- _Exercise_
Give back exactly the stretch of data below from the line holding "List each element's type and" through the line holding "Page size: 1500x844.", both ends included, and leave the remaining lines out.

Records excerpted from a collection
[Start of Attachment]

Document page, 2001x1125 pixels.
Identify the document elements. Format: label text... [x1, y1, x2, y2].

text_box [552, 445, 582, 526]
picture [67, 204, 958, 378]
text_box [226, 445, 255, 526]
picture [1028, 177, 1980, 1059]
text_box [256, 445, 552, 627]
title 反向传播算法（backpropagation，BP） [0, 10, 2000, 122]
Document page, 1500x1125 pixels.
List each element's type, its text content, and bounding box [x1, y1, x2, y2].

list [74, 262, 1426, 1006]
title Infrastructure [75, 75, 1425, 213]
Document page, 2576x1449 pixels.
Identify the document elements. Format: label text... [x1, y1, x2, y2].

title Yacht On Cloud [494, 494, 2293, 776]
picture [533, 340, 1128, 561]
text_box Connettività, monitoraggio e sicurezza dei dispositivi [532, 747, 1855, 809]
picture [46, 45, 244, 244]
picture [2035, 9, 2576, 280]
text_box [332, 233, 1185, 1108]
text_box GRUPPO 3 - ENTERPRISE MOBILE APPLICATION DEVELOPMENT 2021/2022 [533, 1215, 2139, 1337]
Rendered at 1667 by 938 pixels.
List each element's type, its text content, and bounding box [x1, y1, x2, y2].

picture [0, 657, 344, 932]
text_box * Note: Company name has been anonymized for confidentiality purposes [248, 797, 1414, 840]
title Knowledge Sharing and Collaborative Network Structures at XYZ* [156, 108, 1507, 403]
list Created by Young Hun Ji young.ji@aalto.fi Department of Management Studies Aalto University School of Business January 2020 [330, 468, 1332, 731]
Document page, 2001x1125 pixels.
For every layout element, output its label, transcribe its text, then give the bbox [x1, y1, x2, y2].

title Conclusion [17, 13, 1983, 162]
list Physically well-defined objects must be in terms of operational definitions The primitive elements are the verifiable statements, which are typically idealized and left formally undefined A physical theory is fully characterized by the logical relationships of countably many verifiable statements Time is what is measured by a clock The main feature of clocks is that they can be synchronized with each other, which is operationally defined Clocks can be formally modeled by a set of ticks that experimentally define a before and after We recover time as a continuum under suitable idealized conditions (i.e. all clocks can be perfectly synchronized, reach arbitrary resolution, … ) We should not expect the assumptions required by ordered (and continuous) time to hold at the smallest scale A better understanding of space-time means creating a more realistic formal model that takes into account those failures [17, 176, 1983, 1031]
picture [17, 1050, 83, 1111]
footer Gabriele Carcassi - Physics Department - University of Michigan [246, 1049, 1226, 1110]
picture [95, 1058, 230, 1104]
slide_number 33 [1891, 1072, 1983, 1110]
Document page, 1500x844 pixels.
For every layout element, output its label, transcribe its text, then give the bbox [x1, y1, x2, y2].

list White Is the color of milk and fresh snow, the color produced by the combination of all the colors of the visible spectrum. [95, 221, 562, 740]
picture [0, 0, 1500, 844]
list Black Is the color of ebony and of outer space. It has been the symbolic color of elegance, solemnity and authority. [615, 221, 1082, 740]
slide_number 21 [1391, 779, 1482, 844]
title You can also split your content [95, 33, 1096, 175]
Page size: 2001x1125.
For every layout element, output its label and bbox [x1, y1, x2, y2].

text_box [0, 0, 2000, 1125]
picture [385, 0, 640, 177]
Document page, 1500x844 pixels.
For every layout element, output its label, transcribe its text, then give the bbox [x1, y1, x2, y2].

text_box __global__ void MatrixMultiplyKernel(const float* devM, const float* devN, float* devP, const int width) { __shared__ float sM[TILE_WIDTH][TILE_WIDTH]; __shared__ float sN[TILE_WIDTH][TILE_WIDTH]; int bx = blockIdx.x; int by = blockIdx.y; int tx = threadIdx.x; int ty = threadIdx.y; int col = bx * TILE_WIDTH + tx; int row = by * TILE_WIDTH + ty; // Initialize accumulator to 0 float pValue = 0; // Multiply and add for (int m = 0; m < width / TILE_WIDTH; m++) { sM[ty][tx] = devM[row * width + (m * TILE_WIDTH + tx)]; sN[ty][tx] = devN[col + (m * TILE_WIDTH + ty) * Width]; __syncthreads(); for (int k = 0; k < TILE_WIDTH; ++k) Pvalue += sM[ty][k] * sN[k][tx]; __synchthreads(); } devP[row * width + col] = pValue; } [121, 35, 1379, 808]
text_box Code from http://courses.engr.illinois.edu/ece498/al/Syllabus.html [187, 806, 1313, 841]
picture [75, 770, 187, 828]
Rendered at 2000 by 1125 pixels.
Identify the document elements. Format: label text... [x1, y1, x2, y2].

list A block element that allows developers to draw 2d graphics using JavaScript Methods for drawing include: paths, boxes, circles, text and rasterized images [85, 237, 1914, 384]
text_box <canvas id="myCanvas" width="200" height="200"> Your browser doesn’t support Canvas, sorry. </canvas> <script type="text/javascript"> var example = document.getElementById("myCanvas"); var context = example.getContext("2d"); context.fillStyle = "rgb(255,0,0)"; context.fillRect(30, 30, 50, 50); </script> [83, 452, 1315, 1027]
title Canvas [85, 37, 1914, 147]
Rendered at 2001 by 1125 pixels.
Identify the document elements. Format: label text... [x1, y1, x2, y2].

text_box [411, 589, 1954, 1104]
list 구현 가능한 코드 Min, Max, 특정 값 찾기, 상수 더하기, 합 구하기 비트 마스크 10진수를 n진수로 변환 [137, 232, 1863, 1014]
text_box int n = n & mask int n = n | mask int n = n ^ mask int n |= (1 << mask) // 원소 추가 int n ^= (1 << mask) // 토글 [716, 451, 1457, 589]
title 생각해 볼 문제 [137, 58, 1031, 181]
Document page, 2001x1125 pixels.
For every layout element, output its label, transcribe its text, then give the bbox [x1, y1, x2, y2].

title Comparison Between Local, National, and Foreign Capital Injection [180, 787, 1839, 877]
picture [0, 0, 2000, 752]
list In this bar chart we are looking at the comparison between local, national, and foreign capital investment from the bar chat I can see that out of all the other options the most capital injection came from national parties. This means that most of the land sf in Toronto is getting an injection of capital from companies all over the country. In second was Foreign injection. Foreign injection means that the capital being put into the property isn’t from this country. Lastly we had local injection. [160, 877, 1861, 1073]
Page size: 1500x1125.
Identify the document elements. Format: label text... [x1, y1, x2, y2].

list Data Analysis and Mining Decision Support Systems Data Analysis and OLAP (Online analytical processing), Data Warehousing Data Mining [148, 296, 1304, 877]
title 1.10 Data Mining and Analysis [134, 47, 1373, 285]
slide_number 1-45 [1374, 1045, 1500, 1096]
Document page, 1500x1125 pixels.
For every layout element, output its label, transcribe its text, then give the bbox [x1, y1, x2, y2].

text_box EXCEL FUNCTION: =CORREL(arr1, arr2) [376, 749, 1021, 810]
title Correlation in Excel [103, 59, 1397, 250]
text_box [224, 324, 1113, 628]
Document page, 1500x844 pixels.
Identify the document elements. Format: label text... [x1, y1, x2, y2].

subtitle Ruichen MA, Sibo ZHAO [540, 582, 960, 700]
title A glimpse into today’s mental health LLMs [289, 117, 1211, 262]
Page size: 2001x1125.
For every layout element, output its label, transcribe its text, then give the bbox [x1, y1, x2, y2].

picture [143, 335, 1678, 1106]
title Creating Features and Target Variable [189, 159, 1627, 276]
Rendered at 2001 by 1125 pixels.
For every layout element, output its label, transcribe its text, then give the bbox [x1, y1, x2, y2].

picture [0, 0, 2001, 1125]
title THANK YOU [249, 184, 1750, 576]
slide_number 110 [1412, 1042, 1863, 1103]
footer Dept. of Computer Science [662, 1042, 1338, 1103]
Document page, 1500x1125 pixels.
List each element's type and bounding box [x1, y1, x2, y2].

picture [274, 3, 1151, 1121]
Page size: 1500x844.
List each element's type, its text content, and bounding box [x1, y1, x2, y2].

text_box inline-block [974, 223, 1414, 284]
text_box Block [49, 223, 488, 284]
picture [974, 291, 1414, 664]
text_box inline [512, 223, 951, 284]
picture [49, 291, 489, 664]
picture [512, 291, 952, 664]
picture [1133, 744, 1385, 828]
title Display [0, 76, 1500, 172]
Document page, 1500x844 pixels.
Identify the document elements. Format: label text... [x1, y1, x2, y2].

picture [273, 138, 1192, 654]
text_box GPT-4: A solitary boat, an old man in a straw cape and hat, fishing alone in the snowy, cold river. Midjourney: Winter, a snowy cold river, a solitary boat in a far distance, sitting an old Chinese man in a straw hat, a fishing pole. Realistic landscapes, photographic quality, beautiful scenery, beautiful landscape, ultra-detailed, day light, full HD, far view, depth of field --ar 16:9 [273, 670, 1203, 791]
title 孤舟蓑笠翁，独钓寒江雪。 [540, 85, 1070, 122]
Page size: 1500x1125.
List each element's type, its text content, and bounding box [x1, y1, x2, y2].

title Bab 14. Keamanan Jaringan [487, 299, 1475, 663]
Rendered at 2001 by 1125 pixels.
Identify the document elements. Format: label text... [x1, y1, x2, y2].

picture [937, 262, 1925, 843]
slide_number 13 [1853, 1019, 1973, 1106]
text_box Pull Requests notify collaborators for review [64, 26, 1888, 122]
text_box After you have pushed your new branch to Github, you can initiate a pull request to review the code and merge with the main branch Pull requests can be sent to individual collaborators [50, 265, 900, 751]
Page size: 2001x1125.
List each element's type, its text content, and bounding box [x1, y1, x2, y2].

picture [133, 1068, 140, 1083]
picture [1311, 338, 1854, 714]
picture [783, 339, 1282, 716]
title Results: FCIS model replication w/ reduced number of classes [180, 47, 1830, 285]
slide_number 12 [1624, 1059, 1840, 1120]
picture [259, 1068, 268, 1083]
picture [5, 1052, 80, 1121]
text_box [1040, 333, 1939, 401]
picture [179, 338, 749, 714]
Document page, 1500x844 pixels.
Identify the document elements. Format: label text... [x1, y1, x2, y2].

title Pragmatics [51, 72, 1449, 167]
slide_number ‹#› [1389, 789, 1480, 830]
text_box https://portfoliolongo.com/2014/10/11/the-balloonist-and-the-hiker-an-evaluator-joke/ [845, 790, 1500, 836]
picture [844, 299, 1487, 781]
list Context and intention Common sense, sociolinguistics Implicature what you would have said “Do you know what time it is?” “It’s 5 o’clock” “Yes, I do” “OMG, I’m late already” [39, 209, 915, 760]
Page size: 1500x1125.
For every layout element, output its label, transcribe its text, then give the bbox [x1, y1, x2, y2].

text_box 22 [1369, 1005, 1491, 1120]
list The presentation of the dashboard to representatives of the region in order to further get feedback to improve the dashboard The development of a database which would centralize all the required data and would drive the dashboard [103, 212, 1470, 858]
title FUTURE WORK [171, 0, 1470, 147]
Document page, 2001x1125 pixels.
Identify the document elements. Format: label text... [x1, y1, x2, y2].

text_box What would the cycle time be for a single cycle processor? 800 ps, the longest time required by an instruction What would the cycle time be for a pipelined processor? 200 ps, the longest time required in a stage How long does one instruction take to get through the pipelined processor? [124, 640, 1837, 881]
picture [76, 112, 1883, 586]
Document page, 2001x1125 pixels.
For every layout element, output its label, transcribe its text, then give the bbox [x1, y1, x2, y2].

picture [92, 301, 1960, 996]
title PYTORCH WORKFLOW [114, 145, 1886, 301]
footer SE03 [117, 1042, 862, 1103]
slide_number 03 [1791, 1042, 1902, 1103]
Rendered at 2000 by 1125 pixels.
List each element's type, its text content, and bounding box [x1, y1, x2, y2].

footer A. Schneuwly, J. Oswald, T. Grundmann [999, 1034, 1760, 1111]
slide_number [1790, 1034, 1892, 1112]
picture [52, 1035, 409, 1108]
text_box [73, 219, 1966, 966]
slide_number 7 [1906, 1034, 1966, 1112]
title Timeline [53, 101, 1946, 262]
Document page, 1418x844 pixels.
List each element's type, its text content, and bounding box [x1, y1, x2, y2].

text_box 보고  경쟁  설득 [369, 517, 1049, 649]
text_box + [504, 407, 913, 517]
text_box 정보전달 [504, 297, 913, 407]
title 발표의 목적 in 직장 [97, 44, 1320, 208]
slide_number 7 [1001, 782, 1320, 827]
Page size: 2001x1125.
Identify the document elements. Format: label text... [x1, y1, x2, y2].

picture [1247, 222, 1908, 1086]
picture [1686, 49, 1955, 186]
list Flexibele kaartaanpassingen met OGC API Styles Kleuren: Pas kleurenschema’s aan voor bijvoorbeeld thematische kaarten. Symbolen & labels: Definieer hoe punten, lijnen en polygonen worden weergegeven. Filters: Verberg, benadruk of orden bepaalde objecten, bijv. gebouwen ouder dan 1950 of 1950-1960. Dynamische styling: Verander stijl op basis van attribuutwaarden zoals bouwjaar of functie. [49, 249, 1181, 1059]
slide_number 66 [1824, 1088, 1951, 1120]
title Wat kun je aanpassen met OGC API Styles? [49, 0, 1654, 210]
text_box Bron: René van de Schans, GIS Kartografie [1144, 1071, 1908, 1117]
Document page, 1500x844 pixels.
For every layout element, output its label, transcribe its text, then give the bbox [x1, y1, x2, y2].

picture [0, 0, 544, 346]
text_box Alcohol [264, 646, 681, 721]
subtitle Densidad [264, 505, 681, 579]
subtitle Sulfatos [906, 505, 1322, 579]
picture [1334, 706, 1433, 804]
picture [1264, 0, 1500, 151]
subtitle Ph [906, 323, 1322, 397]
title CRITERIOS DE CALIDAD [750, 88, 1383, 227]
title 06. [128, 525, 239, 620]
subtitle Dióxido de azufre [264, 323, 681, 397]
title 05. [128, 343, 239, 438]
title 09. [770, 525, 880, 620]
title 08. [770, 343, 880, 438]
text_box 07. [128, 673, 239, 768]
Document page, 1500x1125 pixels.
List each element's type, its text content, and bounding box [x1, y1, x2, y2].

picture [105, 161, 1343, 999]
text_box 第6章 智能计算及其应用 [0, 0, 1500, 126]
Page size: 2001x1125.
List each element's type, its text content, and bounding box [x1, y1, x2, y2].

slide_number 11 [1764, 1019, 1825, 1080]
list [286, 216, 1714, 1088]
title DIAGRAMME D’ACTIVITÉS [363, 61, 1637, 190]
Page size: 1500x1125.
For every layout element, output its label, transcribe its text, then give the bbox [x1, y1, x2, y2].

[End of Attachment]

- _Final answer_
List each element's type and bounding box [x1, y1, x2, y2].

picture [274, 3, 1151, 1121]
Page size: 1500x844.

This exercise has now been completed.